Early last spring Coach Bill Jennings offered his players self-determination. Name the position you would like to play, he told his minions in a liberal move that must have other coaches gasping. Fullback Don Fricke returned to center, the position he played as a sophomore regular, and Halfback Pat Fischer, who hankered to throw a running pass, moved to quarterback. To accommodate these moves and, incidentally, Fischer's speed and daring passing, Jennings installed the wing T. The results, a Lincoln newspaperman reports, are excellent. The Cornhuskers have their best material in 40 years, and they may have their best team too. The squad, with 20 letter-men, breaks down into 11 seniors, 19 juniors and 61 sophomores, a total of 91, many of them men of quality.
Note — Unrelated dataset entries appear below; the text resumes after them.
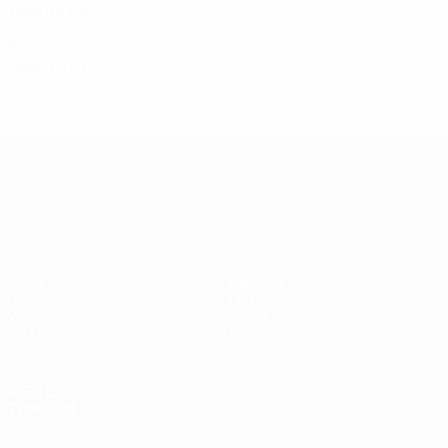
1998
J
V
E
D
Qualificação
8
4
0
4
1996
J
V
E
D
Qualificação
10
5
2
3
Campeonato da Europa de Sub
Jogos
Notícias
Grupos
História
Vídeos
Sobre
Estatísticas
Loja
Equipas
VISITE
TAMBÉM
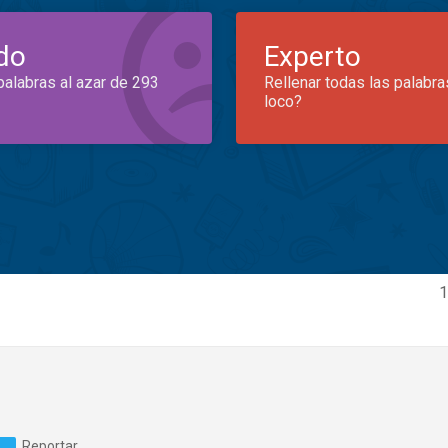
do
Experto
palabras al azar de 293
Rellenar todas las palabra
loco?
1
Reportar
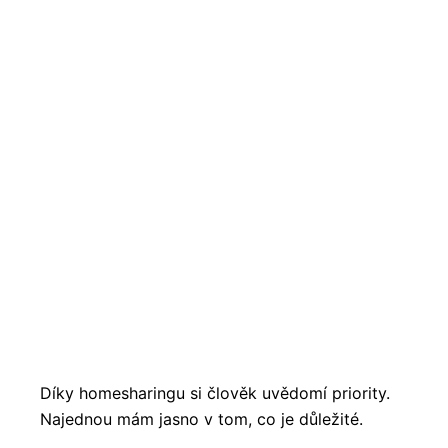
Díky homesharingu si člověk uvědomí priority.
Najednou mám jasno v tom, co je důležité.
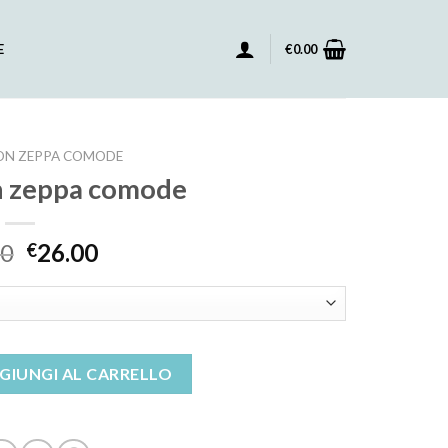
E
€
0.00
ON ZEPPA COMODE
n zeppa comode
00
26.00
€
omode quantità
GIUNGI AL CARRELLO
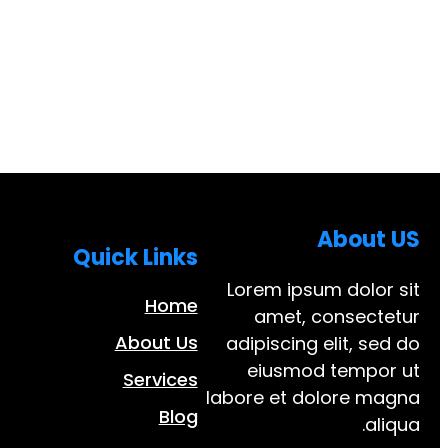
About US
Quick Links
Lorem ipsum dolor sit
Home
amet, consectetur
About Us
adipiscing elit, sed do
eiusmod tempor ut
Services
labore et dolore magna
Blog
aliqua.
George Haney, 225-pound tackle, and Bernie Clay, 100-pound halfback, two of seven transfers, will move onto the first team. A high-powered back named Thunder Thornton could make the offense step out in style.

NORTHWESTERN
1959 RECORD: WON 6. LOST 3

Once again, the Northwesterners have all the successful skills: they pass, run and defend with certainty. But can they keep it up through a ruthless schedule? They lost the core of last year's strong team but Coach Ara Parseghian hopes to compensate for the losses by heavy platooning. The line is strongest at end, with Irv Cross, a fast, powerful performer, at the left flank, and Elbert Kimbrough, an All-America candidate and the team's leading pass receiver (16 receptions) at the other. The tackles, Bud Melvin, a muscular 215-pounder, and Fate Echols, a 250-pounder, look sound. But it is the backfield that makes the Wildcats a threat for the conference title. At quarterback is Dick Thornton, total offense leader in the Big Ten as a sophomore in 1958, who has now recovered from a broken leg. The halves are hard-running Ray Purdin (5.2 yards per carry) and limber-legged Al Kimbrough, Northwestern's shiftiest back. Fullback Mike Stock, conference high scorer, provides the power.

NOTRE DAME
1959 RECORD: WON 5, LOST 5

On the pro scout trail and at coaches' Kaffeeklalschen the shop talk is that Coach Joe Kuharich runs a taut scrimmage and that his professional attitude toward the game will produce results in this, his second season. Three awesome tacklers (Myron Pottios, Tom Hecomovich and Nick Buoniconti) give the team perhaps the best linebacking seen anywhere outside of a Colt-Giant game. On offense, Kuharich's blessings are many: Red Mack, a leading ground-gainer and an All-America candidate, returns. Supporting him will be a gaggle of talented sophomore quarterbacks led by versatile Ed Rutkowski; a hard-hitting fullback in Gerry Gray; a shifty halfback in George Sefcik; and a senior halfback Ray Ratkowski, a 190-pound flyer who ran his cleats over some famous faces in the spring-training Old Timers game. But still Notre Dame worries. Pottios, Mack, Sefcik and Gray have had knee operations, and sophomore quarterbacks can, and often do, make game-destroying mistakes.

OHIO
1959 RECORD: WON 7, LOST 2

Place a "State" before the "University," and the Bobcats could easily be mistaken for their neighbors from Columbus. They certainly look big enough. The line averages 212, and tackles Sophomore Dick Schulz and Junior Mike Kielovicz both weigh close to 240. They are good enough. Center Dick Grecni (233) and Fullback Bob Brooks (200) were both honorable mention All-America. The resemblance to Ohio State is understandable. Coach Bill Hess was an assistant under Woody Hayes, and the Bobcats play the same possession football the Buckeyes dote on. The defense is big and 60-minute strong and capable of blunting most any Mid-American team. The offense hugs the ground, and Brooks, a one-man gang, last year gained 817 yards and scored 44 points. Not far behind him was fast Halfback Bob Harrison, the conference's second-best rusher. Quarterback Otis Wagner is a runner too, but no passer. He may lose out to long-throwing Sophomore Bob Babbitt.